#### YOUR ASSIGNMENT
Omitting the images, transcribe the records below exactly as they stand.

#### DATA FOR THE TASK
=== Begin Enclosure ===

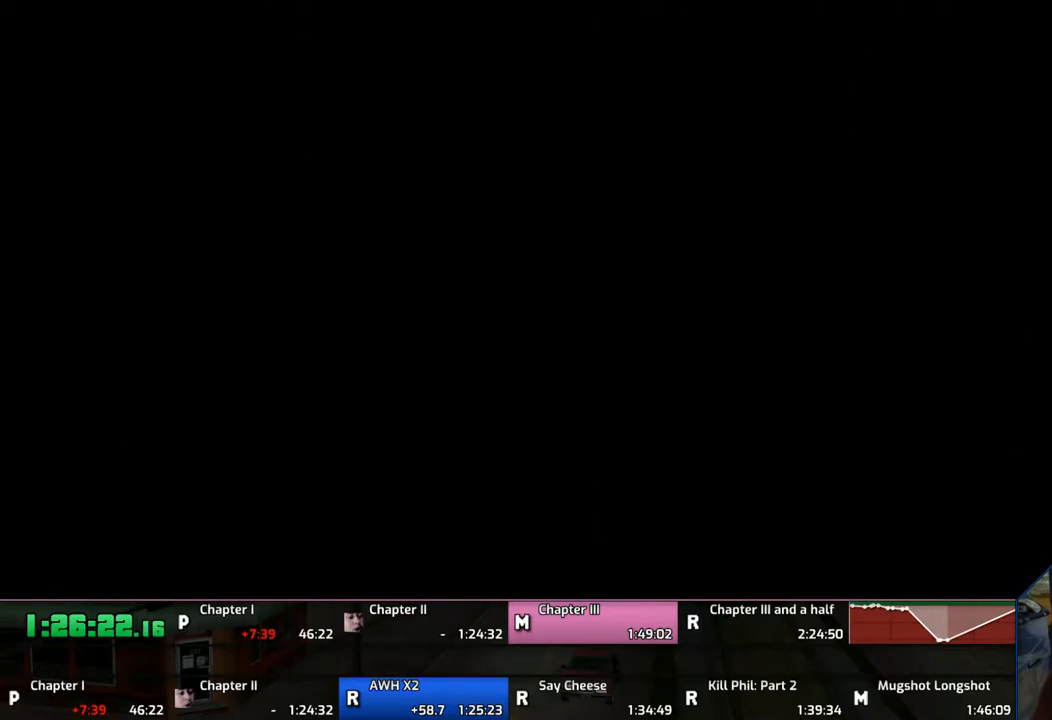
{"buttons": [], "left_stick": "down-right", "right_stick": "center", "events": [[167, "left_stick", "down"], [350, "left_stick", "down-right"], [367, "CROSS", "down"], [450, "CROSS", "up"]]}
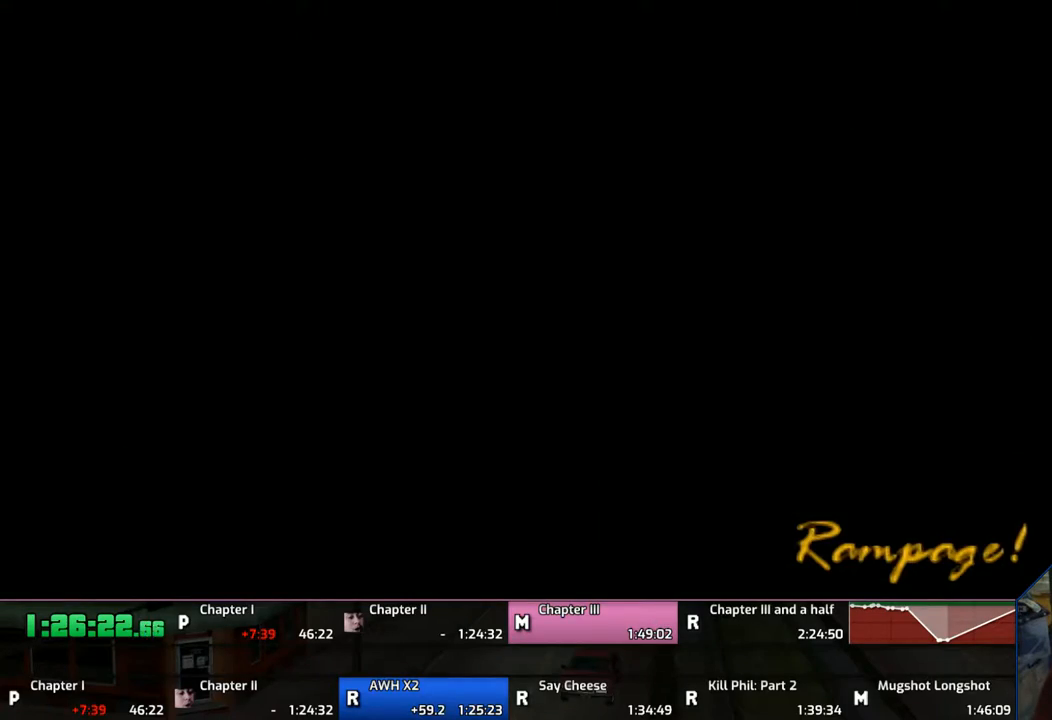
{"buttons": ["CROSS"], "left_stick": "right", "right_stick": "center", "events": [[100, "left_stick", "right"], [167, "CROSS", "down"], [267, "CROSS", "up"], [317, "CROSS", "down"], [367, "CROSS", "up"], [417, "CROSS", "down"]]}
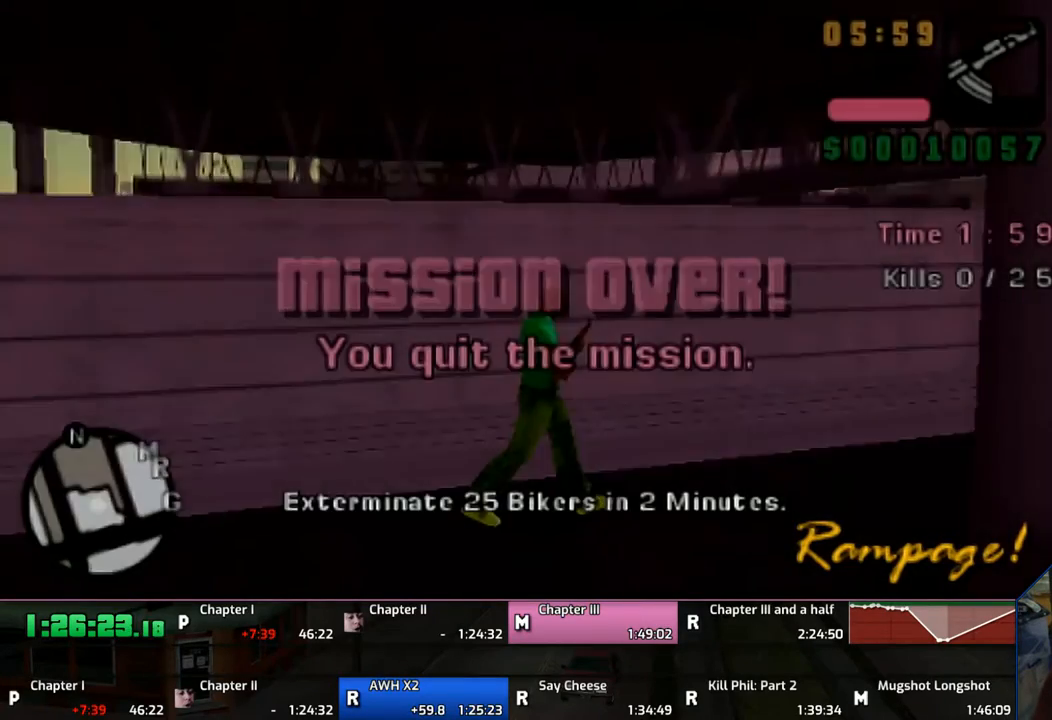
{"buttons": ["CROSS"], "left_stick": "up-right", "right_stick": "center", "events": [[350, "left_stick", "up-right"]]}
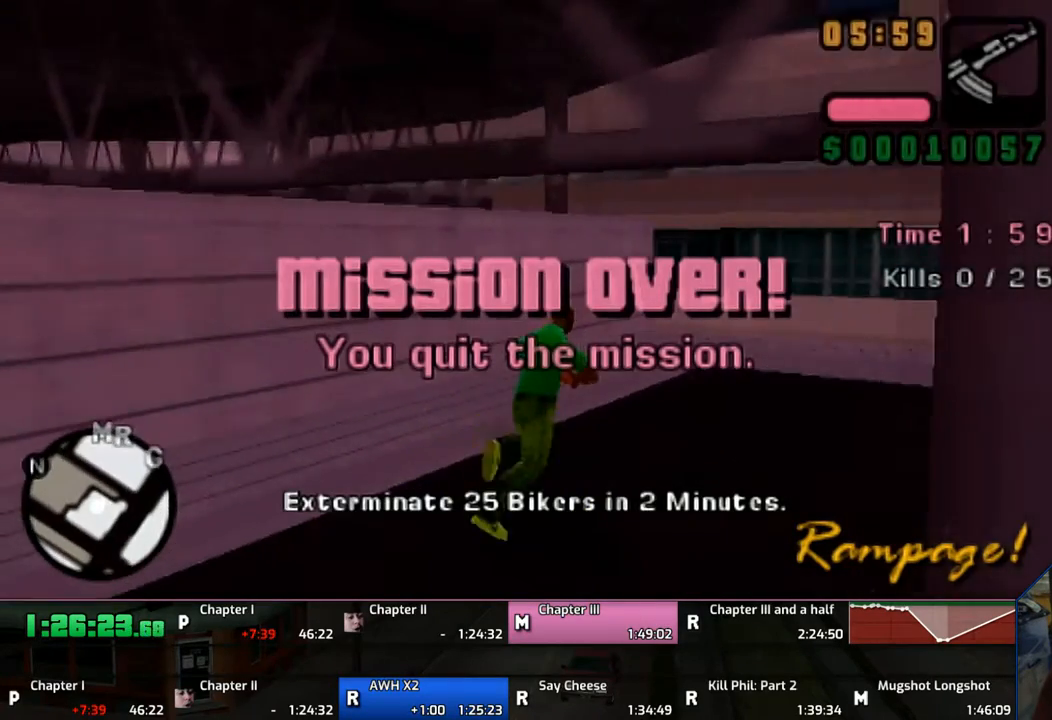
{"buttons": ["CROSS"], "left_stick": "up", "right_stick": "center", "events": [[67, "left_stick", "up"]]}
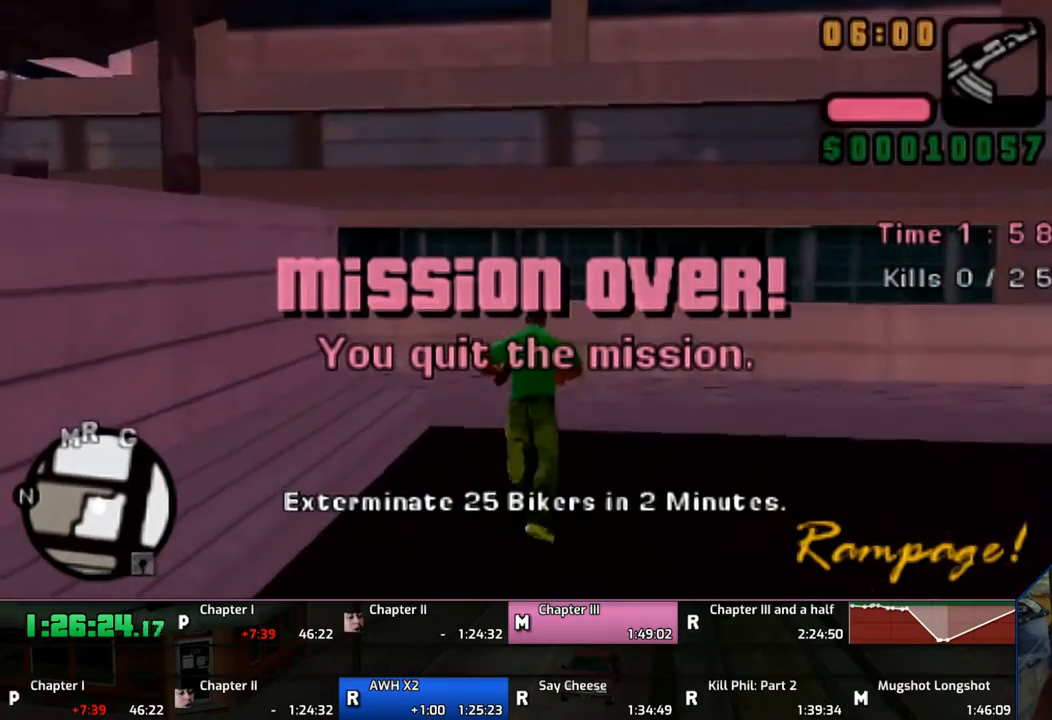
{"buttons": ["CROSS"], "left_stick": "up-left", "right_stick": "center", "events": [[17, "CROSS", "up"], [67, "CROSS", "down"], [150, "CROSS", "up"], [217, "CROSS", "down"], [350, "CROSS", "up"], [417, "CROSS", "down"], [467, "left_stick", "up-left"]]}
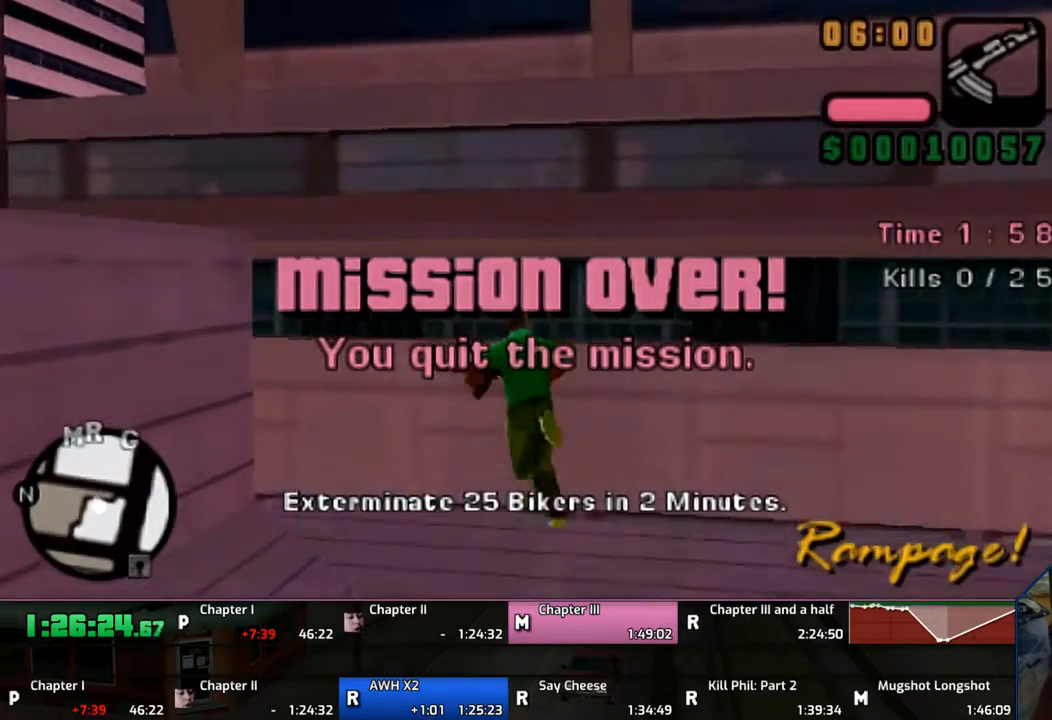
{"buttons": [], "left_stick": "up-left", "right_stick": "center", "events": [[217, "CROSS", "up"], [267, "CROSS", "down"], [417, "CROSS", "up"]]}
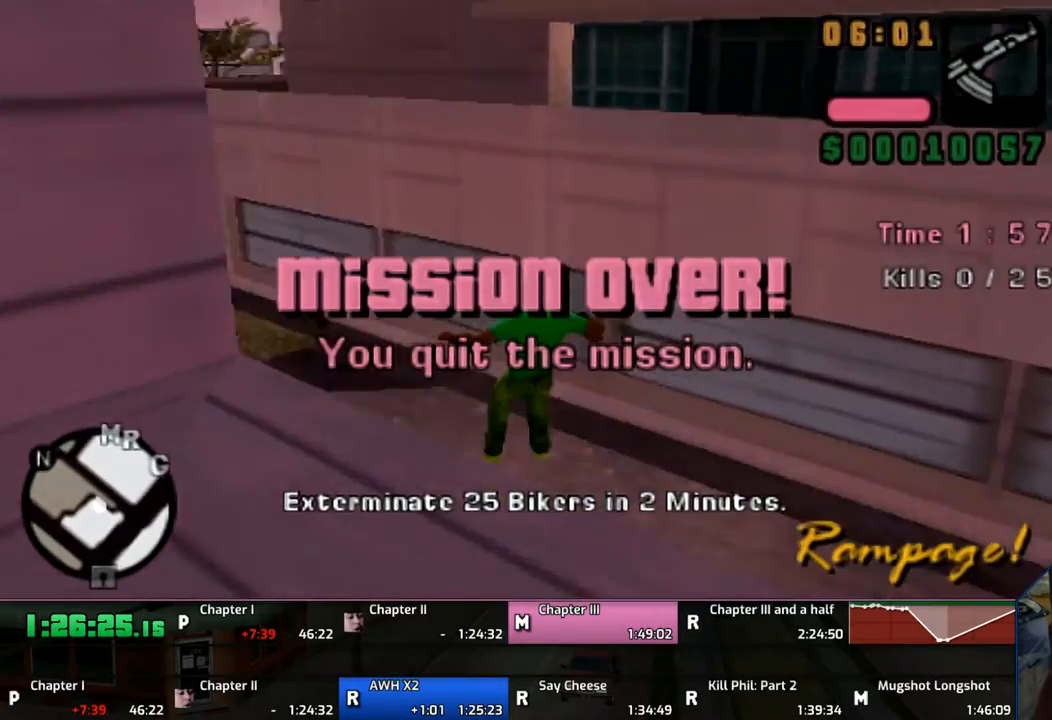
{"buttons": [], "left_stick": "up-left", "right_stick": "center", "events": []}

=== End Enclosure ===

#### FINISHED TASK
{"buttons": [], "left_stick": "down-right", "right_stick": "center", "events": [[167, "left_stick", "down"], [350, "left_stick", "down-right"], [367, "CROSS", "down"], [450, "CROSS", "up"]]}
{"buttons": ["CROSS"], "left_stick": "right", "right_stick": "center", "events": [[100, "left_stick", "right"], [167, "CROSS", "down"], [267, "CROSS", "up"], [317, "CROSS", "down"], [367, "CROSS", "up"], [417, "CROSS", "down"]]}
{"buttons": ["CROSS"], "left_stick": "up-right", "right_stick": "center", "events": [[350, "left_stick", "up-right"]]}
{"buttons": ["CROSS"], "left_stick": "up", "right_stick": "center", "events": [[67, "left_stick", "up"]]}
{"buttons": ["CROSS"], "left_stick": "up-left", "right_stick": "center", "events": [[17, "CROSS", "up"], [67, "CROSS", "down"], [150, "CROSS", "up"], [217, "CROSS", "down"], [350, "CROSS", "up"], [417, "CROSS", "down"], [467, "left_stick", "up-left"]]}
{"buttons": [], "left_stick": "up-left", "right_stick": "center", "events": [[217, "CROSS", "up"], [267, "CROSS", "down"], [417, "CROSS", "up"]]}
{"buttons": [], "left_stick": "up-left", "right_stick": "center", "events": []}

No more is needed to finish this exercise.